Will adding a child to the title of a property increase property taxes? A father wants to add his child to the title to his home, but his child is worried that this will increase property taxes. She might be worried about the wrong thing.
Q: I was wondering if you might be able to point me in the right direction. My father and my sister are on the title of the home we all live in. My father wants to add me to the title but we want to avoid the property tax from increasing. Would we do this through a quitclaim deed to avoid the property tax from increasing?
A: So, your father and sister own a property together and want to add you on title, presumably because you live there and your dad is thinking about the day when he no longer will.
To answer your question, we have to make some assumptions based on your question. We’ve seen situations where a parent adds a child to the title of the parents home. The parent usually does this for “estate planning” purposes.
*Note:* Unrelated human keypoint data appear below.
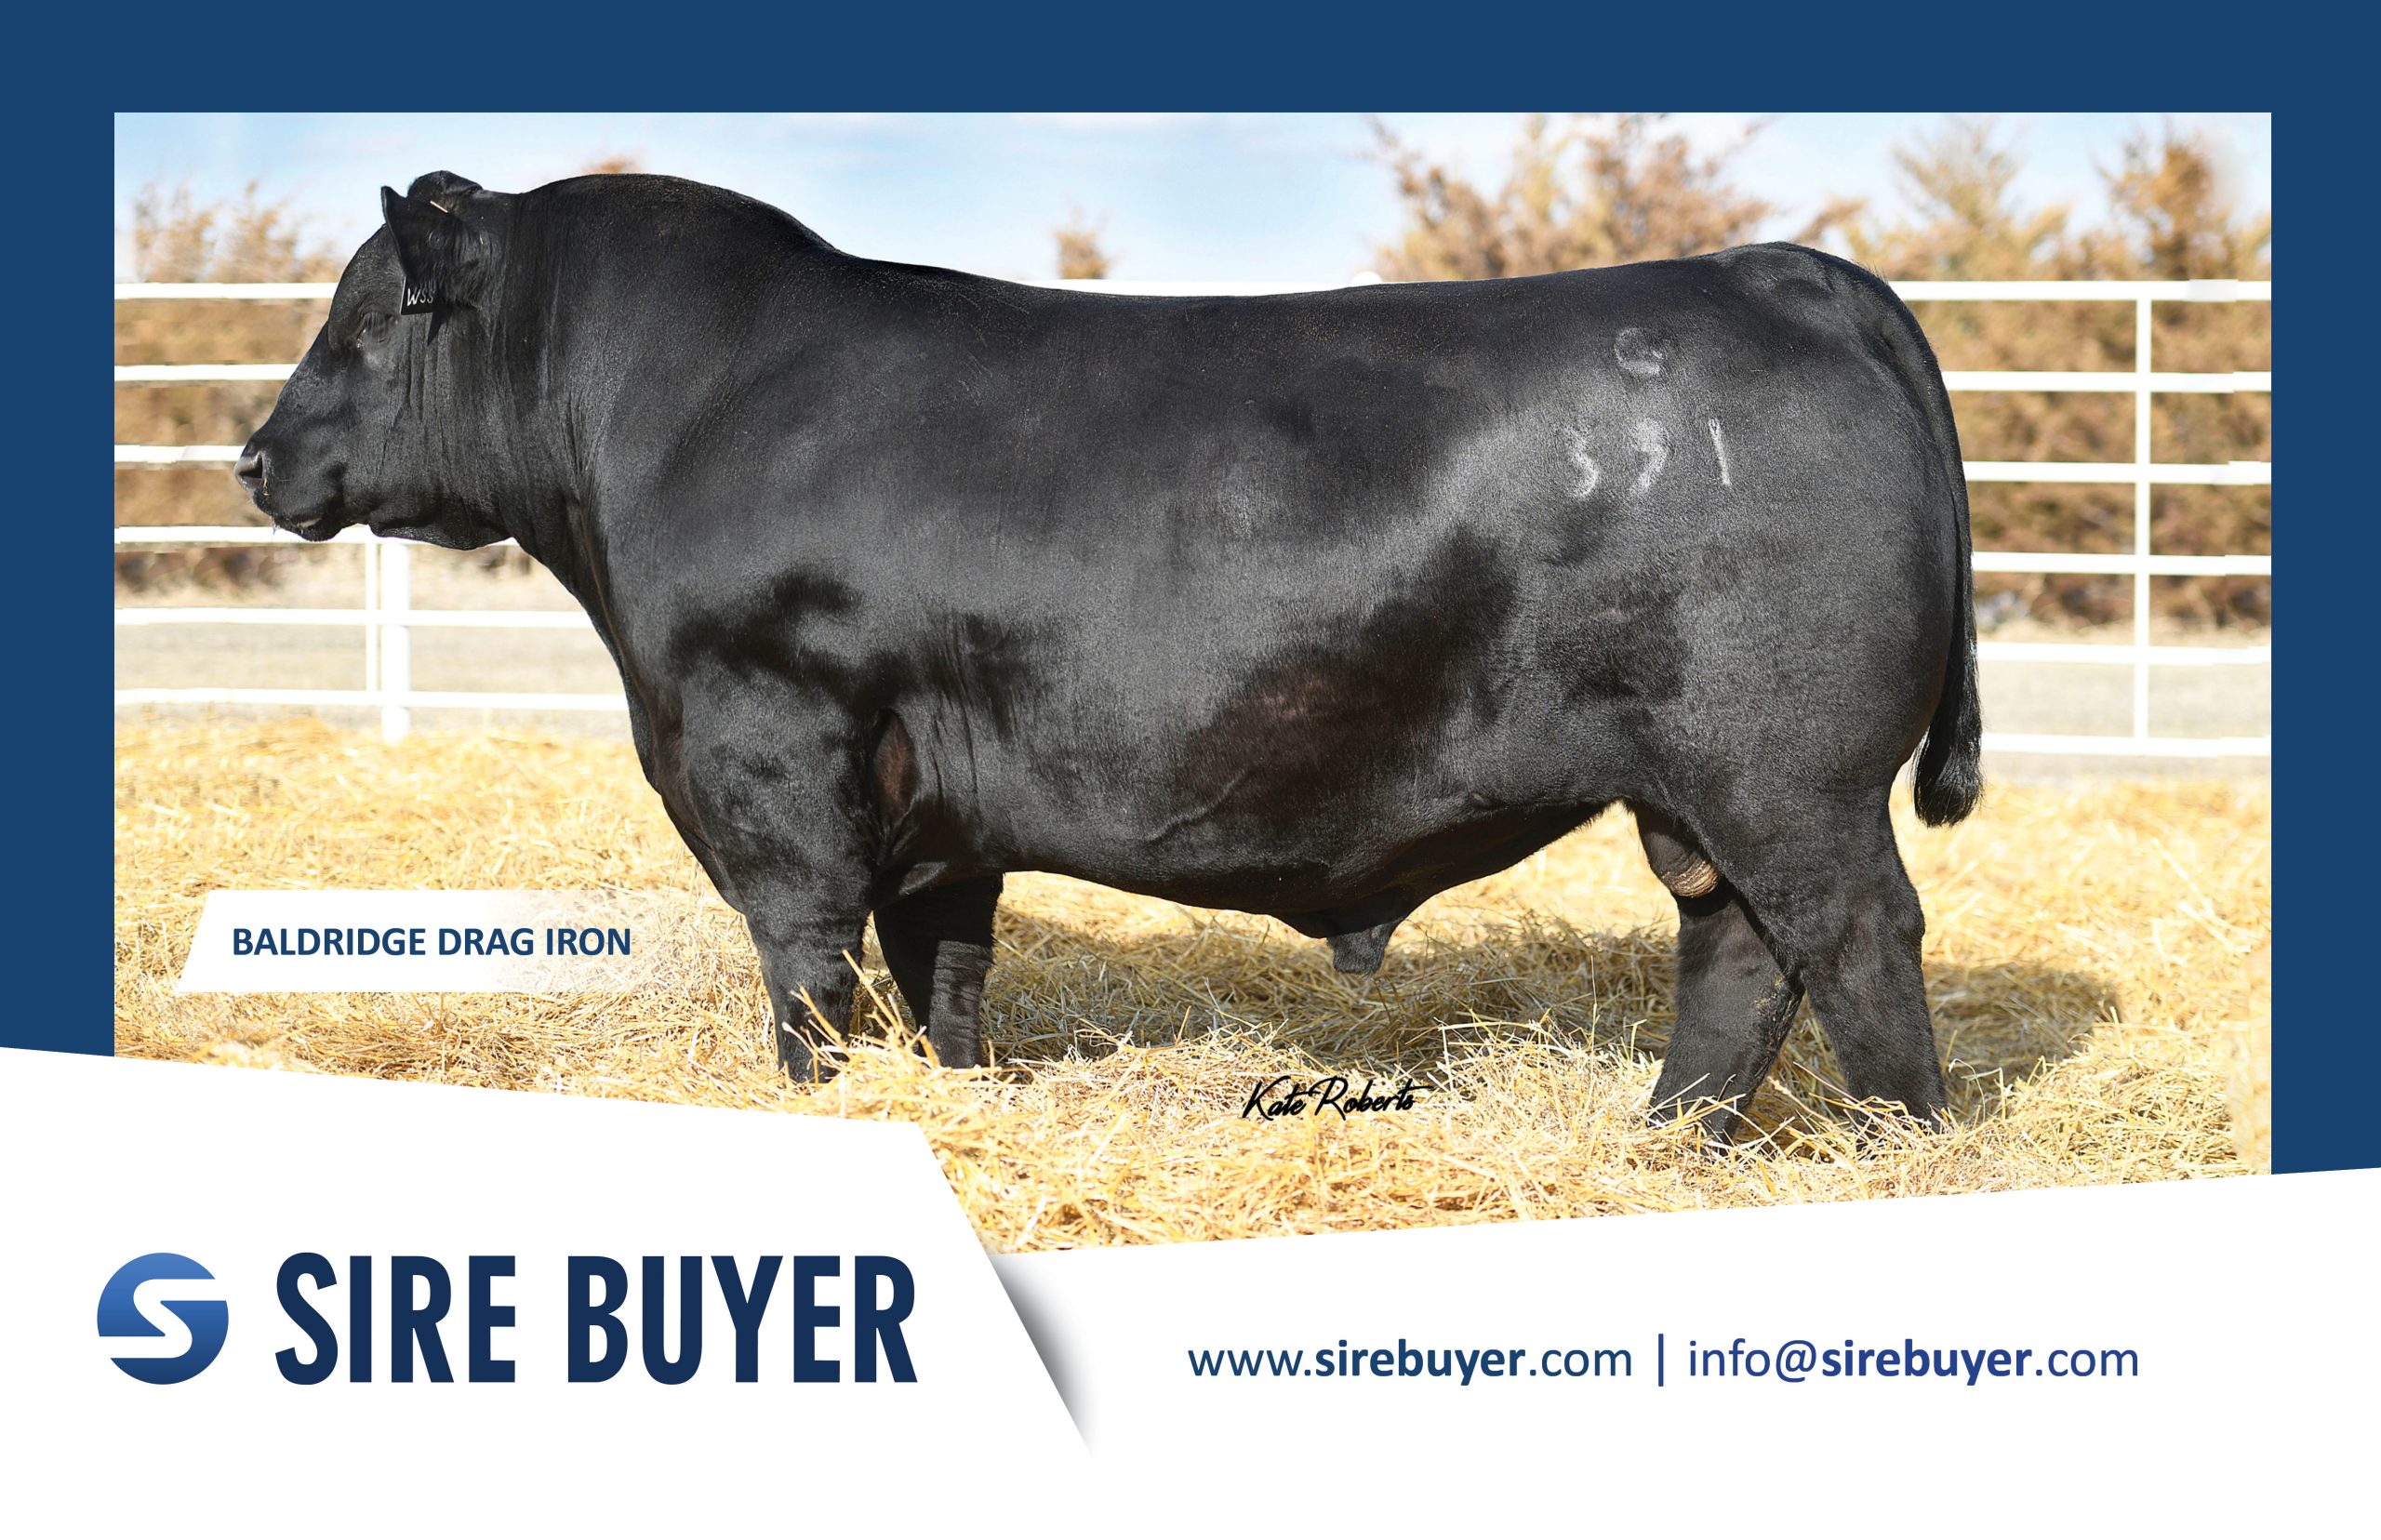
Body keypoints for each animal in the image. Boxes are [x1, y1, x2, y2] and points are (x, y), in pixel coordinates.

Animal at [237, 171, 1982, 1139]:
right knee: (1739, 954)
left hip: (1788, 771)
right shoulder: (936, 795)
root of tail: (1776, 269)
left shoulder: (768, 743)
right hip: (1701, 789)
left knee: (1856, 941)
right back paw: (1668, 1141)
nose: (254, 459)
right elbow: (945, 971)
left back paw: (1893, 1150)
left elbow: (807, 965)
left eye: (365, 326)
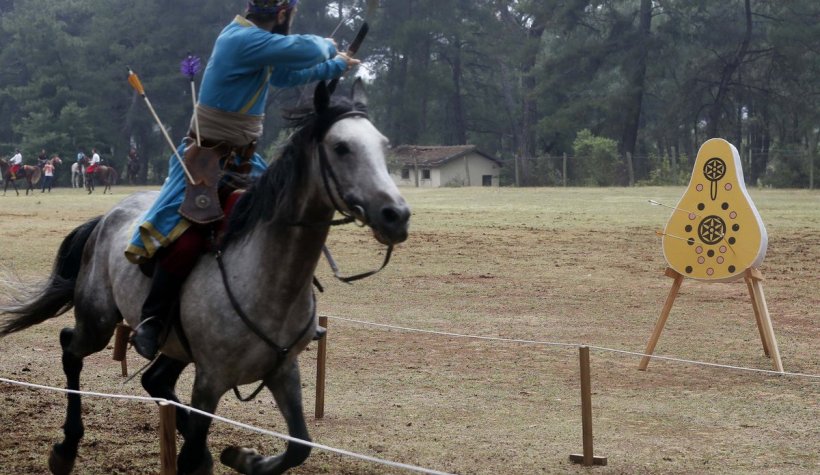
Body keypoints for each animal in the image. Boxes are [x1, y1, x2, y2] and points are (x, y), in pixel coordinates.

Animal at [0, 80, 410, 474]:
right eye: (341, 147)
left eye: (383, 145)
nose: (396, 215)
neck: (269, 281)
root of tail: (105, 217)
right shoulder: (211, 380)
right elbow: (192, 456)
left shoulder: (284, 372)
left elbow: (299, 447)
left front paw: (244, 458)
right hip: (98, 321)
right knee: (71, 348)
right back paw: (66, 449)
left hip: (173, 343)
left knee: (154, 379)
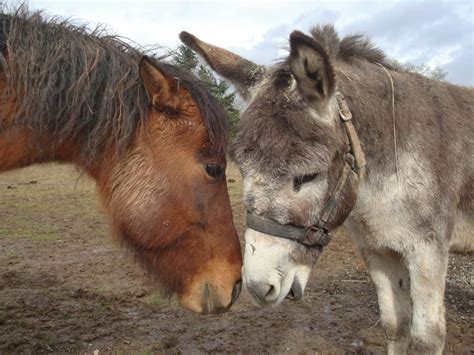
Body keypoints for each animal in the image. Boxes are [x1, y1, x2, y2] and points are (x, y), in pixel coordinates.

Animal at [181, 25, 474, 354]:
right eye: (242, 170)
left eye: (308, 176)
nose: (258, 287)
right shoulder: (378, 250)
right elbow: (394, 324)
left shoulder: (428, 250)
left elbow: (427, 337)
That is to say, the parent wants the property to go to a specific kid upon the death of the parent.
As we’ve written in the past, we don’t recommend that parents handle their estate planning this way, mostly because it can be messy and there can be unintended tax consequences to suddenly add a kid to the title to a home.
There are other ways to make sure that title of a parents’ home passes on down to their children without adding them to the title.
We have to assume that your sister was added to the title to give your dad some peace of mind that upon his death your sister would own the home. Years later, your dad decided that it might be unfair to have his home go only to your sister and not to you, so now he wants to have the title to the property be in everyone’s name equally.
Sounds good on the surface: equality among children. But there are some flaws to this logic. The first is that parents can’t assume that a child will outlive them. If a parent intends to pass that child’s share to their child’s children (their grandkids), the joint ownership of the home may unintentionally cause only one child to become the sole owner of the home.
How does that work? Let’s say all three of you are joint owners of the home with rights of survivorship. Your dad may want you and your sister to end up as joint owners of the home, but if she dies first and your dad later dies, you will become the sole owner of the home. Her children would be excluded from inheriting their mom’s share of the property.
For this reason, and some federal tax reasons that we have discussed many times in our columns, we think there are smarter ways for parents to own the property. Parents may own the home in a living trust and designate who will become the owner of the home when the parent dies. A living trust can take into account the various life changes that may occur from the day the trust is set up until the parent dies.
The parent might also choose to write (and sign) a will that will designate the beneficiaries of his or her estate, and also name the heir(s) who will end up owning the home upon the parent’s death.
Wills can contemplate many life changes that may occur from the time the will is executed until the date the parent dies. In some states, but not many, the parent can own the home in a land trust that would only control the title to the residence but allows the property to avoid probate. The land trust, as with the living trust, will designate who will own the home upon the death of the parent.
In some situations, the parent can sign a transfer on death (TOD) instrument that designates who gets the home when the parent dies. There are some people in the real estate community who don’t like transfer on death instruments, but we bring it up here as an option for those who, for whatever reason, don’t want to create a trust and don’t want to write a will, but want to have something that will be better than nothing to address this issue.
Finally, let’s talk about your future tax issue. You’ve asked a question about the property’s real estate taxes. Many taxing authorities will limit increases or freeze the valuation of a property for real estate tax purposes until the property ownership changes. However, most taxing bodies exempt ownership transfers for estate planning purposes from valuation increases. Having said that, we suggest that you call your local tax assessor’s office or real estate taxing body and ask them how they handle ownership changes.
If your dad executes a will, the will does not change the ownership of the home. But if your dad conveys title to you, that change could trigger a reassessment by your taxing body. You’ll need to verify this. On the other hand, if your dad puts his property into a living trust, the conveyance to the living trust should not affect the manner in which the property is and will be assessed. In any case, you’re better off talking to the local taxing body officials to get confirmation.